Exercise goal
Write out the records word for word, from the start through the line containing "on the investment", including that line.

Information supplied
—————

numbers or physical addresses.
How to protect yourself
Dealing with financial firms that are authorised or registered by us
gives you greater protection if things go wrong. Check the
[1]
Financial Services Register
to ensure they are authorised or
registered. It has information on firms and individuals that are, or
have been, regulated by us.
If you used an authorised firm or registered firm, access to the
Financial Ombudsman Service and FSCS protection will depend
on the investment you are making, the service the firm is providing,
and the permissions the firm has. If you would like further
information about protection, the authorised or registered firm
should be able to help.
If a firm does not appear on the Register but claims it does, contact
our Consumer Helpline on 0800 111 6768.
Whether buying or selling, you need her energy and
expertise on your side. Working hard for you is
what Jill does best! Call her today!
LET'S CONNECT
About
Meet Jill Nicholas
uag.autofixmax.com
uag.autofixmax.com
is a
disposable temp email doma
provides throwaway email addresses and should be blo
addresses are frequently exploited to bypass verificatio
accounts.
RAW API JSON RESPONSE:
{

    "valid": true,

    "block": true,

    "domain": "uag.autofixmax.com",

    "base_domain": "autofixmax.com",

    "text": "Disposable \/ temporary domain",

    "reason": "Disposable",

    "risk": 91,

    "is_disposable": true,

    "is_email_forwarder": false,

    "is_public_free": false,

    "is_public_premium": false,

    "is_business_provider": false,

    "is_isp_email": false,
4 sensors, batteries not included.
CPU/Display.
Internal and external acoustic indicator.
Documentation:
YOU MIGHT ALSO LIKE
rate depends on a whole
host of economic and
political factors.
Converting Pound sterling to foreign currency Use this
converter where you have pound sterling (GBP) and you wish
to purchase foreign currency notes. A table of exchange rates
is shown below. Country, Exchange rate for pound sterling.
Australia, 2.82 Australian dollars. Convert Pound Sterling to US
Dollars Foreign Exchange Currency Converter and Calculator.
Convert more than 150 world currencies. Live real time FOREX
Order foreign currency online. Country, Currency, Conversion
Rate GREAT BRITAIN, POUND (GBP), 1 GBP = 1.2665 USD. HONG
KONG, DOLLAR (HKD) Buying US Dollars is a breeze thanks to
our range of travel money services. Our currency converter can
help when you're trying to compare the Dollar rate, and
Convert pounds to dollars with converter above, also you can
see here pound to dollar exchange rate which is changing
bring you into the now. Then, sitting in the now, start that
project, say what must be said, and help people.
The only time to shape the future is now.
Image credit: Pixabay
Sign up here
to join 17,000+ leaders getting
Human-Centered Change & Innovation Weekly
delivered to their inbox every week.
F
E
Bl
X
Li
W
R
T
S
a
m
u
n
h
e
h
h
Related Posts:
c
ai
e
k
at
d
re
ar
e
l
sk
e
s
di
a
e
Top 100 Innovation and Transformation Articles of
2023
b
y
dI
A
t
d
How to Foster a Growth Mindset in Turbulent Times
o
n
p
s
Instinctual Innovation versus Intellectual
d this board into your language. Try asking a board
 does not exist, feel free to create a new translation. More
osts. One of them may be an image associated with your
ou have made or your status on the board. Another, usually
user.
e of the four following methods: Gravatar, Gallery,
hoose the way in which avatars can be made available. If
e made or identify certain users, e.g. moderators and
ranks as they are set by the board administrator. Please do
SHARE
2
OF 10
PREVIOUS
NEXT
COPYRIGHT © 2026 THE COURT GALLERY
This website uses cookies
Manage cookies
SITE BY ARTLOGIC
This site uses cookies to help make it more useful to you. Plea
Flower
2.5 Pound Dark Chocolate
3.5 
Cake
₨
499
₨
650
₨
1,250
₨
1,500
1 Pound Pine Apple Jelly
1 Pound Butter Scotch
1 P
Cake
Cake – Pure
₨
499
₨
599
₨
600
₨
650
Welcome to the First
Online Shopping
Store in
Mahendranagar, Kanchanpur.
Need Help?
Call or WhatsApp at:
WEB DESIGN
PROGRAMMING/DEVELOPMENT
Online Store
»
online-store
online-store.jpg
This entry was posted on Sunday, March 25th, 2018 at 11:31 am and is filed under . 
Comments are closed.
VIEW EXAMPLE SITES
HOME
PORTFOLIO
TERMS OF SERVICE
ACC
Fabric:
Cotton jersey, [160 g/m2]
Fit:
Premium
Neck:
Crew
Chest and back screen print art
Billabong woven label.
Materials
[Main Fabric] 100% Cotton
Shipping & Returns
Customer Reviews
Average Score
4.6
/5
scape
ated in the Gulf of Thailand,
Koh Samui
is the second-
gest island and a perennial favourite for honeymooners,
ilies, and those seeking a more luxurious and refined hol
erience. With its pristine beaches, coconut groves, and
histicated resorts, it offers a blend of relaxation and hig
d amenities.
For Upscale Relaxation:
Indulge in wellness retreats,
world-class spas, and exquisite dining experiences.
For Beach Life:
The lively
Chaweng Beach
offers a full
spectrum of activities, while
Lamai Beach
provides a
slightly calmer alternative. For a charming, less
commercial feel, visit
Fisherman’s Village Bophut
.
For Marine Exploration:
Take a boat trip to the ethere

—————

Answer to this task
numbers or physical addresses.
How to protect yourself
Dealing with financial firms that are authorised or registered by us
gives you greater protection if things go wrong. Check the
[1]
Financial Services Register
to ensure they are authorised or
registered. It has information on firms and individuals that are, or
have been, regulated by us.
If you used an authorised firm or registered firm, access to the
Financial Ombudsman Service and FSCS protection will depend
on the investment you are making, the service the firm is providing,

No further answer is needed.